Monday, April 7, 2014

dark chocolate

{photo by Rachel L. Haas}
are you writing? 

those words are familiar these days. they fill my message box with little smiley cyber-faces sent from the fingers of the ones who know me best. they know that I need the reminders. they know that I'm swimming against the current, and they know that sometimes I need a solid jerk on the towrope. 

and yes, I am writing. I'm just not doing a lot of writing here in this space. my blog has gone quiet since I started burying myself into my new fiction project. I'm writing a book. I'm not sure if that's really sunk in fully yet. every time I look at how far I've come, it makes me marvel. not because I'm writing. I'm always writing. not because I'm writing fiction. I've written fiction before. 

I'm in awe because I'm writing something that is making me afraid and brave all at the same time. both of those things come with the knowledge that I'm writing something that is more dark chocolate than cotton candy. 

go with me here, loves. 

there is a lot of cotton candy in the world. or maybe it's just the expectation of the sweet vapor, of the ease of acceptance of things that taste good. things that are uncomplicated. for the most part, everyone likes the sweet and the simple, the stuff that melts on your tongue and makes you feel happy.

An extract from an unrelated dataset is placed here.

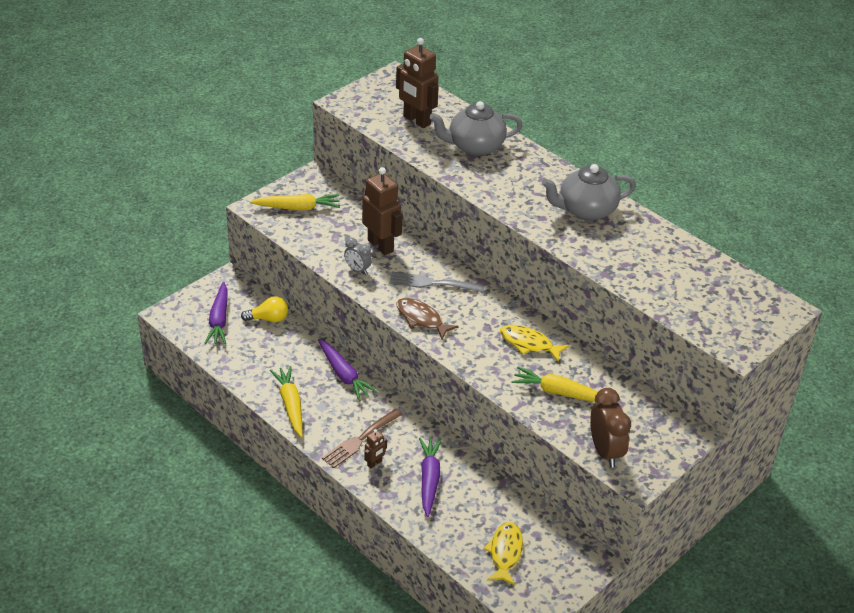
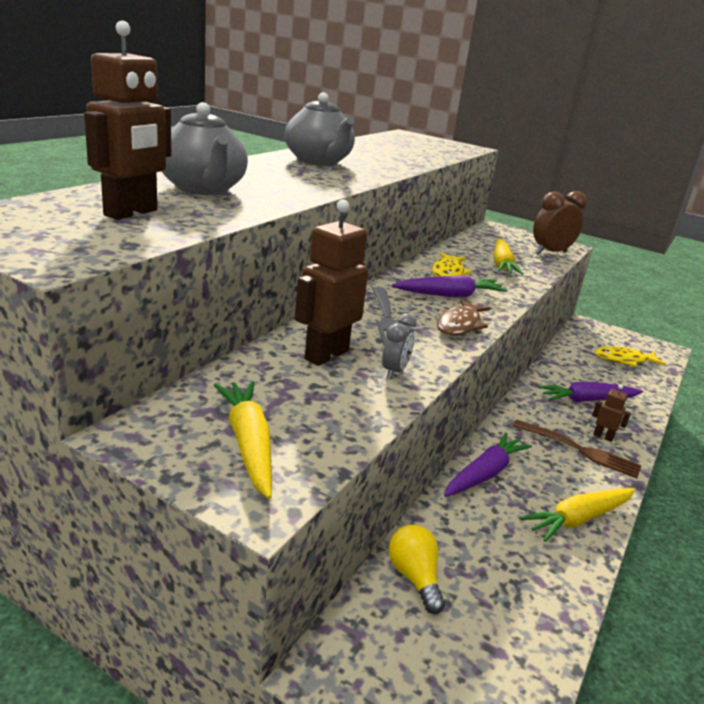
camera: 105 degrees left, 15 degrees down
(219, 320) = (455, 657): purple carrot -> purple carrot (449, 295)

but it's so much harder to write to write the bitter. it's hard to write the thing that not everyone will like, the thing that will lead the reader on a balance beam, toes stepping in a line on the wooden plank. it's hard to write things that will rankle, that will annoy. it's hard to write when you know some people -- maybe more than the rest -- will spit it out and toss the rest in the trashbin. 

it's hard to write dark chocolate. 

{photo via pinterest}
but I am learning to realize that some people like dark chocolate, if not on their tongues, then in their souls. they grip the bitter and savor the sweetness. they allow it to assure them that they are alive. they swallow it down and let it enter their deepest parts. they let it change the way they taste the world. 

cotton candy is good sometimes. it's good to soak in the lightness. it's good to flit. but dark chocolate is good for your heart. it's antioxidants. there is health in identifying with what your heart is saying, with what your soul needs. 

I'll tell  you a secret, loves. I think we all have dark chocolate flowing inside us. every single one of us, every writer, has this ability to bring out the strong and the bitter and the lingering hints of sweetness in every bite. 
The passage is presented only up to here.